- _Records supplied_

Start of Block

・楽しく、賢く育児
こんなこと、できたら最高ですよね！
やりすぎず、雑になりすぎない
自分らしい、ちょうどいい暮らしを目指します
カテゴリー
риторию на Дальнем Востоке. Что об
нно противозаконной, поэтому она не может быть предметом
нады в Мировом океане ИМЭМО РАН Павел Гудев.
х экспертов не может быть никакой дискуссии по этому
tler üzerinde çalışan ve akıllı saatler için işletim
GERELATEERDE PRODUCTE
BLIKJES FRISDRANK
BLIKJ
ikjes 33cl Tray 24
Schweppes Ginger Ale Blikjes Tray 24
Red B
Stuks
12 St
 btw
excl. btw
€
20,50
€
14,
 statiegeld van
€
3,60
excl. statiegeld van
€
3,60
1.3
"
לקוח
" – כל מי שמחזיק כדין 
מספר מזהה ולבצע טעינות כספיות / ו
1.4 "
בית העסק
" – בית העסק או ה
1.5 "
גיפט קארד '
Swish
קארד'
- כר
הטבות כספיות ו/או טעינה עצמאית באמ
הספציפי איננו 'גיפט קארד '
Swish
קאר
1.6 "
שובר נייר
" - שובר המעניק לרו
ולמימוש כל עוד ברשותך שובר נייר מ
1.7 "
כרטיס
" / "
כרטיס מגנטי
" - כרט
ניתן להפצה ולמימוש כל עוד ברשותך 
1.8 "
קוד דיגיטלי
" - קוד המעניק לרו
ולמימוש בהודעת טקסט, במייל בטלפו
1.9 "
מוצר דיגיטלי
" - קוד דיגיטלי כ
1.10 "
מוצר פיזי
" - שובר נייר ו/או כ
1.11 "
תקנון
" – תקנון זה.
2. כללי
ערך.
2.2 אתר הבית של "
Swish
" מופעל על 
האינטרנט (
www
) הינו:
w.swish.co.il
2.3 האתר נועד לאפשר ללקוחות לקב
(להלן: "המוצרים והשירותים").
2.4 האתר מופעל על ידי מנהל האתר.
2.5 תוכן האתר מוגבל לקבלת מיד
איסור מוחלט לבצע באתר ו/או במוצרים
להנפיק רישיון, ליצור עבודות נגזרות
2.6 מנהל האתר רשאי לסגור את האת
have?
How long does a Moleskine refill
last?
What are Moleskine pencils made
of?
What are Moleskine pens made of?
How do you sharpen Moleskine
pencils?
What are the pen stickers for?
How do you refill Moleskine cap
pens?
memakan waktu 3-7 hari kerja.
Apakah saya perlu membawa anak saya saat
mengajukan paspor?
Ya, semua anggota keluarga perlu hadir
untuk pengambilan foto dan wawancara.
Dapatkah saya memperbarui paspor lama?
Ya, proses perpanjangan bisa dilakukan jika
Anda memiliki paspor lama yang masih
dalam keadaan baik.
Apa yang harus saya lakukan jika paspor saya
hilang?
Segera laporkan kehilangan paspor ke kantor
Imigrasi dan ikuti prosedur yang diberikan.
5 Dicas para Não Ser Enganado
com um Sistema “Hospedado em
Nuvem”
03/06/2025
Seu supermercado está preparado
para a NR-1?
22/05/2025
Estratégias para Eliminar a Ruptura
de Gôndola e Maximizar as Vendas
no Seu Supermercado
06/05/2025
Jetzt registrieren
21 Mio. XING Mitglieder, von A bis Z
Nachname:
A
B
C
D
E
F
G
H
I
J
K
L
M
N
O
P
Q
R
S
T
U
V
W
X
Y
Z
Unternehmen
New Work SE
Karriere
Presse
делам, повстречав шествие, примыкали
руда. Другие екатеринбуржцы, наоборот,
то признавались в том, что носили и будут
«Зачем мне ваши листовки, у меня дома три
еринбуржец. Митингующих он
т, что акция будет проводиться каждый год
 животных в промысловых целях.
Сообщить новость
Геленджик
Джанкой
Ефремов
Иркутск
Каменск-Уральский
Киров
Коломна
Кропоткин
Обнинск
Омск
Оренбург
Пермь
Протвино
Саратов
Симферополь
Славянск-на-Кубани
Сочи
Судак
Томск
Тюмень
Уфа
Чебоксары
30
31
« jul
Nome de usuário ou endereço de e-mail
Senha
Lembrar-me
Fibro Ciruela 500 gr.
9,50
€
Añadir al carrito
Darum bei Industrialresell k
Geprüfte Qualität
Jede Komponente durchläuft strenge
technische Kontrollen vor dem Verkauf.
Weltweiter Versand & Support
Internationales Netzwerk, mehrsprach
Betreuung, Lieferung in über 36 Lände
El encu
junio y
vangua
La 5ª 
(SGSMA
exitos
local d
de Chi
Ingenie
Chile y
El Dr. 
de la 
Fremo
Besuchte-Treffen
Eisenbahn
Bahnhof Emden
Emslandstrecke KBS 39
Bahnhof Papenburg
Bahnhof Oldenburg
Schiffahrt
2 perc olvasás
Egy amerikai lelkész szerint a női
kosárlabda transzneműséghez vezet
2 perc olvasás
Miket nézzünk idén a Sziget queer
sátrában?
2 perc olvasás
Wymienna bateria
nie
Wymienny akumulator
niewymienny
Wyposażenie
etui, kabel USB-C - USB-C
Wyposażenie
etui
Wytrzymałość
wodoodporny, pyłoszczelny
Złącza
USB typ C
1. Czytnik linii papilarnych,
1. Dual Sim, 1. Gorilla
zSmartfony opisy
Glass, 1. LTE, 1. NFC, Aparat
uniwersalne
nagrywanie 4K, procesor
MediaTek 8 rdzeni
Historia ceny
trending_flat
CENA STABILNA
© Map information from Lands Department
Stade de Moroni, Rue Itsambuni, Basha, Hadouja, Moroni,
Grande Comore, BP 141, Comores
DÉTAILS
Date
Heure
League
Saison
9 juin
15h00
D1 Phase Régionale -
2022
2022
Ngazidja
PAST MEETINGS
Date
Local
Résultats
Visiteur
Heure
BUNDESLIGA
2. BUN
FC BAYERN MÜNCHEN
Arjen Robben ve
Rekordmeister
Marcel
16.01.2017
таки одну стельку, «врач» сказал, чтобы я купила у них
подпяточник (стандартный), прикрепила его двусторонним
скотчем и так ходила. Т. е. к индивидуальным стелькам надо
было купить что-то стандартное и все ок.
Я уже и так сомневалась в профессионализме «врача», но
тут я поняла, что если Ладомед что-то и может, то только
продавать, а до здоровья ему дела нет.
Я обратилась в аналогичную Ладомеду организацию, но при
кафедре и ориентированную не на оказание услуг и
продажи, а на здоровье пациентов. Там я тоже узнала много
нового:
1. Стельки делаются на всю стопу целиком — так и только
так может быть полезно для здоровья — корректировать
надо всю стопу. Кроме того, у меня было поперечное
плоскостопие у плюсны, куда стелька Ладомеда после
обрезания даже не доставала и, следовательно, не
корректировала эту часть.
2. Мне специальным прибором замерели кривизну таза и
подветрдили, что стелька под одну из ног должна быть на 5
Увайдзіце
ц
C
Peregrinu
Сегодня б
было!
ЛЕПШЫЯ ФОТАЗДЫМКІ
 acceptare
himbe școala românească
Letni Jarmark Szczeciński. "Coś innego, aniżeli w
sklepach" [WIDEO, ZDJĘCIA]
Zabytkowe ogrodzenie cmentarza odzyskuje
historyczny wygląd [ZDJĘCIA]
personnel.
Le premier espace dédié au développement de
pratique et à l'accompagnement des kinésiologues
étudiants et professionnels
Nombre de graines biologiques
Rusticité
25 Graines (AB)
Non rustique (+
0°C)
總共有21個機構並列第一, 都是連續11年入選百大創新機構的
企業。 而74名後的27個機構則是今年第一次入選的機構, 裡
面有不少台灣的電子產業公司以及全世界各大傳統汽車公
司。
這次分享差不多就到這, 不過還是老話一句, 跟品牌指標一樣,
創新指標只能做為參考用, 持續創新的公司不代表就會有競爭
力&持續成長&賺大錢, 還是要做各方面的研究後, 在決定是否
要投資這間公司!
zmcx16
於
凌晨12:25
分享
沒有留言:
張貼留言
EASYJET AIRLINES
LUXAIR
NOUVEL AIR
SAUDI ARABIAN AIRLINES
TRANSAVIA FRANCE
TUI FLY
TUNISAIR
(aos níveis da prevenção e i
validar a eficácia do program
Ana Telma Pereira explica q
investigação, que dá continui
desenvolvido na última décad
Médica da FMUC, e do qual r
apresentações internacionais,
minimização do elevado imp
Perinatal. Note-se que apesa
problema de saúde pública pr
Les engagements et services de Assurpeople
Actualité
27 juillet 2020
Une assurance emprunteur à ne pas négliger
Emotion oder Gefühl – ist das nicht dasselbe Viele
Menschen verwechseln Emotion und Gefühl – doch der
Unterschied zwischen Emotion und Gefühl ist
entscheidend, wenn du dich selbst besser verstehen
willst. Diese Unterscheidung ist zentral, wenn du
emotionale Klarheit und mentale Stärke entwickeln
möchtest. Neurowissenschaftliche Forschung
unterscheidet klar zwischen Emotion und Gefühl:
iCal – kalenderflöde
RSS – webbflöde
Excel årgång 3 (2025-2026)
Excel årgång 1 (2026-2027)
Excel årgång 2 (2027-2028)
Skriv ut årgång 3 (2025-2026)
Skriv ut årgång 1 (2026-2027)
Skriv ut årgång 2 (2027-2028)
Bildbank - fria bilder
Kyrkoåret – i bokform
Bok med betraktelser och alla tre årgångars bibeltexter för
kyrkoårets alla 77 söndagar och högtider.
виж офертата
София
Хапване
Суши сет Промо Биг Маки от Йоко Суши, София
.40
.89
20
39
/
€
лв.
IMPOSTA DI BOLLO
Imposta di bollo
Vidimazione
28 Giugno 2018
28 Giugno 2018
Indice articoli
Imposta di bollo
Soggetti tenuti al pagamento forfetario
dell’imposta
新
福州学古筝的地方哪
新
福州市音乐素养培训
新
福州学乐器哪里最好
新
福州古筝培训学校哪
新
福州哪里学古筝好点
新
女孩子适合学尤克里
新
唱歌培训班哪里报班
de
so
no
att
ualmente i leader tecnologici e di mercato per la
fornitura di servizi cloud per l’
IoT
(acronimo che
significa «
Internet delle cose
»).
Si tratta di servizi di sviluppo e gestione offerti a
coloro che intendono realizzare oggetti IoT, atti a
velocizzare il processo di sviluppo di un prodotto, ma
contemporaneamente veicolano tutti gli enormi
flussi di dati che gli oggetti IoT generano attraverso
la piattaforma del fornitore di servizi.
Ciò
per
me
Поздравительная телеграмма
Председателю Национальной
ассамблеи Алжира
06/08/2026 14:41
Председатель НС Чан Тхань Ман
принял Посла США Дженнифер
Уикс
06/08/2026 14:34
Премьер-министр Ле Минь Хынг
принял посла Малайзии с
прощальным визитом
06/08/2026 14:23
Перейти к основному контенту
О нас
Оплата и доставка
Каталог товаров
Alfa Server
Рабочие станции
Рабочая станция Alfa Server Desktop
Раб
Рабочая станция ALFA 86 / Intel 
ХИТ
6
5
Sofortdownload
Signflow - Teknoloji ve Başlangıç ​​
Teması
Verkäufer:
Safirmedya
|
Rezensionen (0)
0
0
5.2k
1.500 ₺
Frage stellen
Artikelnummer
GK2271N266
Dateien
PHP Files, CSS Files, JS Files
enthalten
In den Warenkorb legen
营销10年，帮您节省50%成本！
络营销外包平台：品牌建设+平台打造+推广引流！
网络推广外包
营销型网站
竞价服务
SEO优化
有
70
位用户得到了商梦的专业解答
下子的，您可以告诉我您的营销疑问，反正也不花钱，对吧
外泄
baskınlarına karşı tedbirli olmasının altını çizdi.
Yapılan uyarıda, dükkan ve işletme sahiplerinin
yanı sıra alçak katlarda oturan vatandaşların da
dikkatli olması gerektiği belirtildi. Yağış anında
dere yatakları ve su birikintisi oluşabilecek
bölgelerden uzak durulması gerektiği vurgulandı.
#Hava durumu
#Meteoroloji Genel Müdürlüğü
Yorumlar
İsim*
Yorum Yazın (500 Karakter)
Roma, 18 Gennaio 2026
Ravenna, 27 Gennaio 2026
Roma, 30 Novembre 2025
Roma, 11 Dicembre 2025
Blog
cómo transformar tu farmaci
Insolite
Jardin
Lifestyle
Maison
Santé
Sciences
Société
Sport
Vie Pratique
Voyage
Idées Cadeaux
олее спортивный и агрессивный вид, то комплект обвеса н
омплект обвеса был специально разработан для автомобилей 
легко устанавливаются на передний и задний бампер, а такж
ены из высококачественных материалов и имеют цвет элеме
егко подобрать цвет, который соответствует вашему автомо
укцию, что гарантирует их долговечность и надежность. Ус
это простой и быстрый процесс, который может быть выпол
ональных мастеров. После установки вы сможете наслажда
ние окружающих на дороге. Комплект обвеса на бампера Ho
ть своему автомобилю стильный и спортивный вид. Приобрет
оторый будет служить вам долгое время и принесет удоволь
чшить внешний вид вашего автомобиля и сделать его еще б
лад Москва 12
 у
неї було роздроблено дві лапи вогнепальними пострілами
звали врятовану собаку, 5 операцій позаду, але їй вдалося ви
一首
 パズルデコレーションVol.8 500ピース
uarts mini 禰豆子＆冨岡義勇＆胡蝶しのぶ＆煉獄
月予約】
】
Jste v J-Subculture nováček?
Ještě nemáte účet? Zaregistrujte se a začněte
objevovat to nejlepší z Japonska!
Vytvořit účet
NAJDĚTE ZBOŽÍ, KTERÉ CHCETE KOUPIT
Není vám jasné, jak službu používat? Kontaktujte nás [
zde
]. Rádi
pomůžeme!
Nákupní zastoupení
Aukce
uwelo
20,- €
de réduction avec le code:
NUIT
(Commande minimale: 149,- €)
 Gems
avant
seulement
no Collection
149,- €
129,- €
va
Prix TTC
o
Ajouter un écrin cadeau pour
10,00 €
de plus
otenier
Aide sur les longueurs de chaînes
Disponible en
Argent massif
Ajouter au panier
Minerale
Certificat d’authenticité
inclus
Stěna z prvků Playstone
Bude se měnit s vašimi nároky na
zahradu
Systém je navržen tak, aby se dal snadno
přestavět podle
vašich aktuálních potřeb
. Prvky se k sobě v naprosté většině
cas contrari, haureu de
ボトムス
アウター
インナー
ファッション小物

End of Block

- _Exercise directions_
Once the line with "Wytrzymałość" is found in the records above, print exactly that line and every line after it through the line with "D1 Phase Régionale".

- _Response area_
Wytrzymałość
wodoodporny, pyłoszczelny
Złącza
USB typ C
1. Czytnik linii papilarnych,
1. Dual Sim, 1. Gorilla
zSmartfony opisy
Glass, 1. LTE, 1. NFC, Aparat
uniwersalne
nagrywanie 4K, procesor
MediaTek 8 rdzeni
Historia ceny
trending_flat
CENA STABILNA
© Map information from Lands Department
Stade de Moroni, Rue Itsambuni, Basha, Hadouja, Moroni,
Grande Comore, BP 141, Comores
DÉTAILS
Date
Heure
League
Saison
9 juin
15h00
D1 Phase Régionale -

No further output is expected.